The only fact you mentioned about the type of online fraud you are interested in identifying is multiple accounts by a single user. No doubt a variety of techniques could be applied here, but i'll mention one analytical technique in particular because: (i) i have actually used it in the scenario you mentioned; and (ii) it is outside the scope of the other Answers, so far.

The technique is based in graph theory.

The premise: accounts which are owned by the same user are often best identified not by their individual behavior (clickstream) but by their relationship to one another--in other words by their network behavior.

An example: chip-dumping in online poker. Here, an individual opens multiple new accounts on a poker site (using bogus information) and then claims the advertised bonus for each account (e..g, deposit of $100 is matched by a $100 bonus). Of course, the bonus has highly restrictive "cash-out rules, generally a threshold number of hands played before the bonus becomes like cash and can be withdrawn from the player's accounts as cash.

So the goal of chip dumping is to turn those bonus dollars in to real cash. One person opens five separate accounts (as five different people) then opens one more "legitimate" account (using their genuine identity). These six players--again actually just a single player--will play at one table against each other and the five sham accounts will quickly lose their stacks to the legitimate account, which quickly cashes out their winnings because of course the cash-out restrictions on bonuses apply only to the account to which they were originally given; hence the cash-out restrictions are completely circumvented.

What's difficult about this type of scheme is that the illegal conduct is virtually impossible to detect on an individual account basis--*the bad behavior, collusion, arises from the interaction of a group of commonly-owned accounts*--in other words, the behavior of interest needs to be studied at the network level.

And therefore, Graph Theory is a natural framework for analysis.

The technique i have applied was based on an academic paper by Chau et al. at Carnegie Mellon, titled Detecting Fraudulent Personalities in Networks of Online Auctioneers (PDF).

The fraud scenario at the heart of this paper is this: a seller on eBay wishes to sell a very expensive item (which they likely don't even own, but in any event, have no intention of ever shipping to the buyer) to a willing buyer.
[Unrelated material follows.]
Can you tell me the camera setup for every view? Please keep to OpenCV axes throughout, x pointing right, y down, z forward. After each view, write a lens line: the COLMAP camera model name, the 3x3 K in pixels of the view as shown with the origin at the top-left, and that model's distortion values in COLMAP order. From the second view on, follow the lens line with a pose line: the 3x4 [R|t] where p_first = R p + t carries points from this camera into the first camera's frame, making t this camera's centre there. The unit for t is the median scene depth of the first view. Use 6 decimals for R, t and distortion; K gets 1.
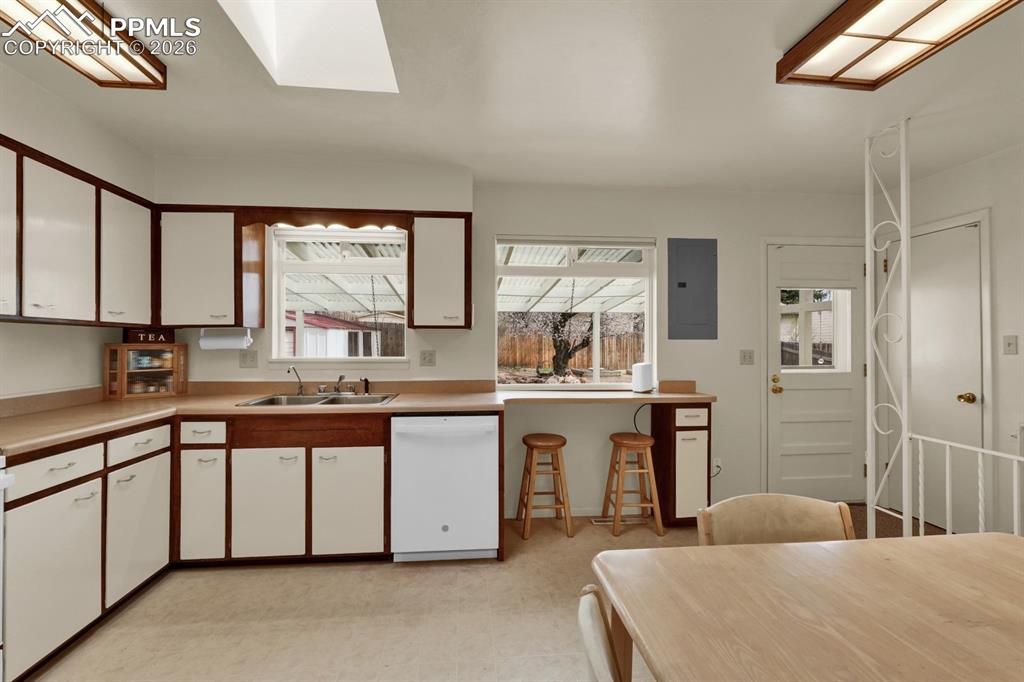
lens RADIAL K [[434.9, 0, 506.7], [0, 434.9, 340.8], [0, 0, 1]] dist [-0.002822, -0.000211]
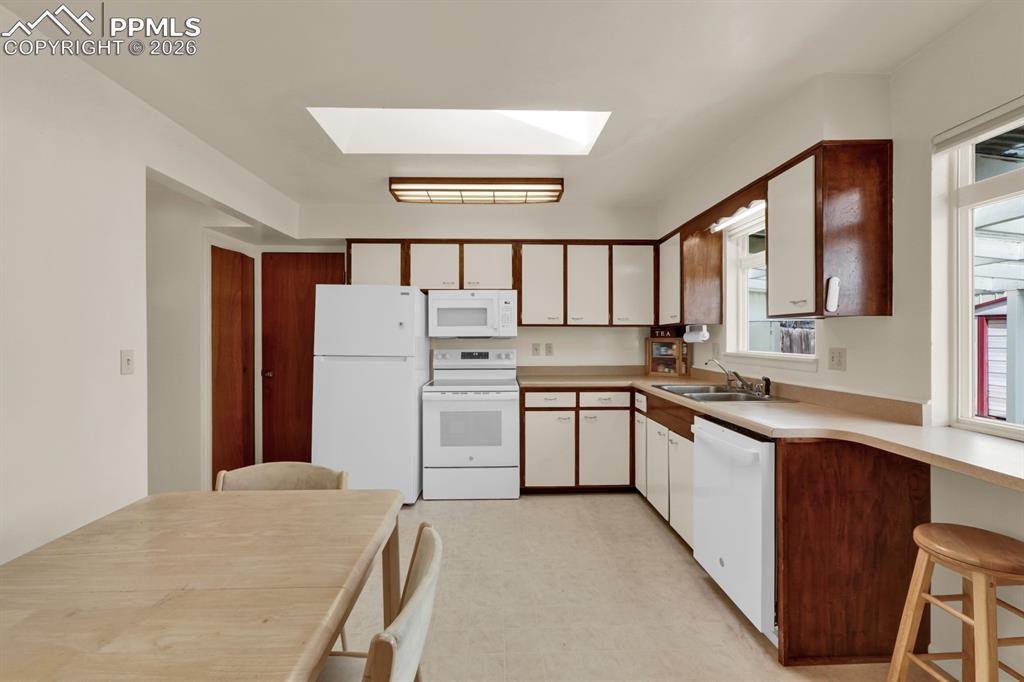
lens RADIAL K [[434.9, 0, 505.4], [0, 434.9, 338.6], [0, 0, 1]] dist [-0.002822, -0.000211]
pose [[-0.069550, 0.002029, -0.997576, 0.708360], [0.006487, 0.999978, 0.001581, 0.003374], [0.997557, -0.006361, -0.069561, 0.650146]]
In order to induce the innocent buyer to willingly engage in the transaction, the fraudulent seller first acquires a very high (artificially high) reputation by engaging in a number of "successful" sales of items to a group of buyers; these buyers are often sham accounts controlled by the buyer.

More specifically, the authors of this Paper combine data across two levels (account level and network level) using a Belief Propagation algorithm over a Markov Random Field.

The signature graph structure, by the way, is known as a bipartite core, arising from a group of accounts which have a very high number of transactions among the members of this group, but very few outside of this group (i.e., with the rest of the eBay community).


If you have access to the user's game-movements log you could use clustering to group users who play 'similar'. Once you have the clusters you could use the IP to filter users inside each cluster.

Another approach may be to use a supervised-learning algorithm like Desicion-Trees, IBK, etc. But for this to work you need a training set with samples of users you already know have cheated.

You can use Weka data mining software to find patterns inside the data. And it has an option to connect directly to a database. It includes clustering, desicion-trees, ibk and a lot of algorithms to try with. But you need a basic understanding of each algorithm in order to interpret the results.